Durante i miei soggiorni a Parigi del 1993-94 e del 1998-99 nessun francese mi ha vilipeso o schiaffeggiato, né sono mai dovuto intervenire per difendere l'onore di una casta italiana in pericolo. È possibile che, altrimenti, il mio nazionalismo light, da italiano del XXI secolo, sarebbe stato meno light e più bellicoso: niente di simile è successo. Anch'io ho conosciuto lo shock dell'italiano ferito nell'onore, con la medesima intensità di un contemporaneo di Cattaneo o Pisacane. Non c'è voluto molto. È bastato che, studente di lettere innamorato della Francia, facessi esperienza della marginalità della cultura italiana contemporanea appena attraversate le Alpi: tutta, compresa la più grande. Il problema non è solo francese, e non vale solo per la letteratura, dove l'Italia paga una minorità linguistica, anche se per il cinema e le arti figurative la situazione risulta un po' migliore. Nello studente di allora non è bastato questo a rendere meno triste la scoperta.

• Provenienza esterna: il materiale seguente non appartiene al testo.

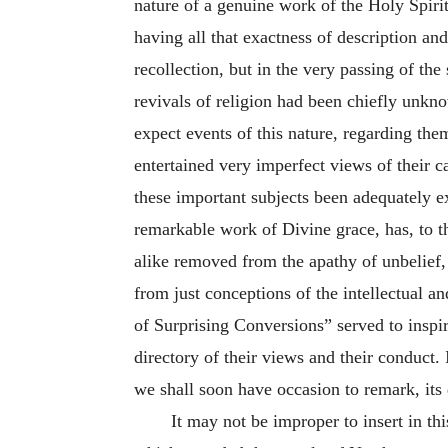
nature of a genuine work of the Holy Spirit 
having all that exactness of description a
recollection, but in the very passing of th
revivals of religion had been chiefly unkn
expect events of this nature, regarding the
entertained very imperfect views of their c
these important subjects been adequately e
remarkable work of Divine grace, has, to th
alike removed from the apathy of unbelief, 
from just conceptions of the intellectual 
of Surprising Conversions” served to inspir
directory of their views and their conduct. 
we shall soon have occasion to remark, its
It may not be improper to insert in th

Da qualche decennio i francesi traducono qualsiasi cosa, con collane dedicate al coreano e all'albanese. E anche gli italiani (i maggiori, per lo meno) non mancano dagli scaffali delle librerie. Da questa prospettiva, ai francesi il manuale Cencelli dell'Unesco non avrebbe nulla da rimproverare. Ma se uscivi per un attimo dagli spazi ecumenicamente garantiti a ogni letteratura, ecco che il senso di irrilevanza si faceva subito tangibile. Noi italiani non c'eravamo, nonostante le scuse che cercassi di trovarmi: perché amavo troppo i francesi per non volerli giustificare pure in questo. Mai letto Fenoglio? Peccato, anche da noi si è imposto come merita solo da poco. E Gadda? Capisco, non so se ha molto senso leggerlo in traduzione: come Volponi. Nemmeno Landolfi? Eh sì, lo so, uno scrittore come lui paga l'aver dato il meglio di sé nei racconti. Alla fine rimanevano i soliti: Pirandello e Svevo (certo), Calvino e Primo Levi. Magari Lampedusa. Solo loro. A parte le incomprensibili sbandate dei francesi per uno Sciascia o per un Buzzati.